Celtic Tiger Sharpening her Claws?

Peter Sutherland, the Irish chairman of BP and Goldman Sachs International, accentuates the positive in the Financial Times. He highlights some issues we’ve mentioned here previously, such as Ireland’s flexible labour market that is in the process of boosting Ireland’s international competitiveness, and the improvements in Ireland’s balance of trade.

While I do not want to trivialise the difficulties that Ireland faces, its problems are acute in nature rather than chronic. Once Ireland overcomes this short-term panic – and I believe that last week’s budget, whatever its alleged deficiencies, was a vital step in this process – the basic strengths of the Irish economy remain formidable. If the Irish people continue to react constructively to the harsh measures necessary, Ireland will be in a very strong position to benefit from the eventual global recovery and its healthy demographic profile will greatly help in this.

I agree, once we solve the problems associated with the destructive whirlwind that was the great Irish property bubble, we can back on track rebuilding a strong economy that provides productive employment for the vast bulk of our citizens. When we do, let’s hope the lessons of the past our learnt and we never allow ourselves to be convinced that debt = wealth again.

# Collected material
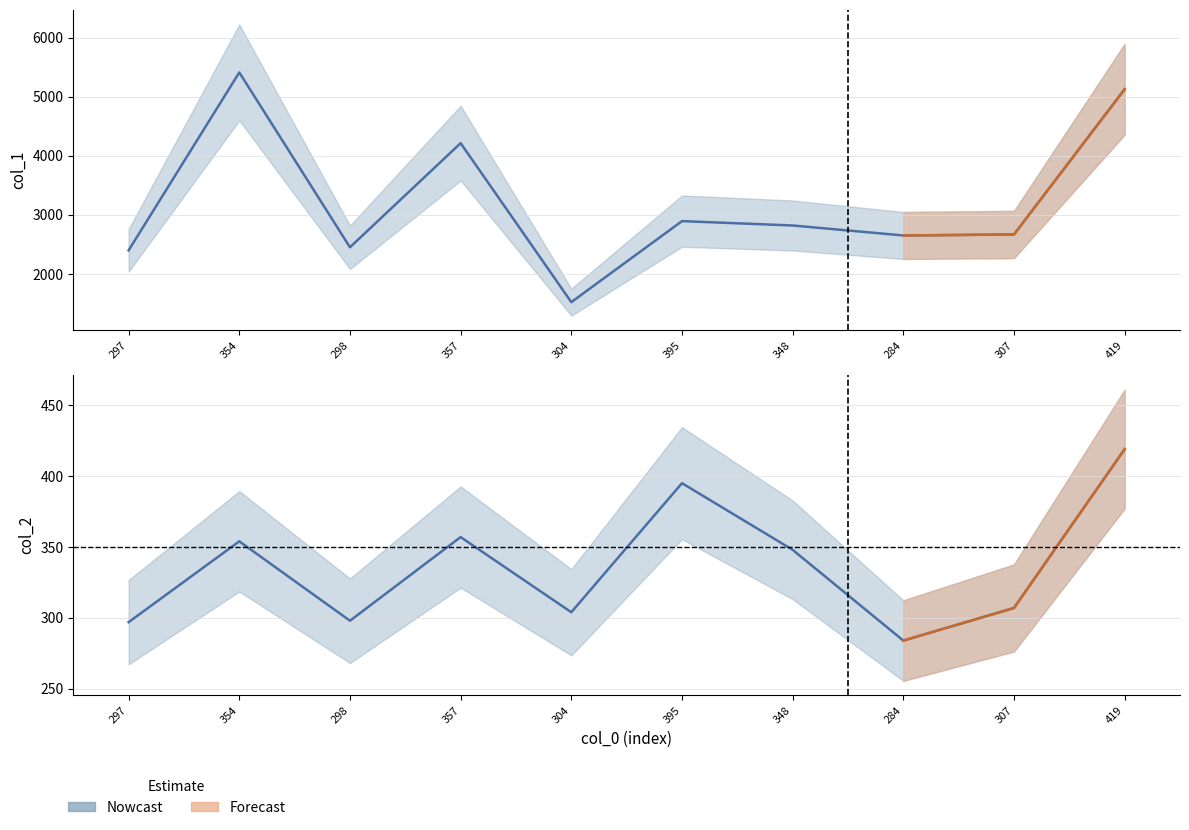

At which label does col_1 reach its peak?

354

# Task objective
In the Celtic Tiger post, which two organizations is Peter Sutherland described as chairing? The listing has no connection to the Celtic Tiger post.

# Written response
BP and Goldman Sachs International.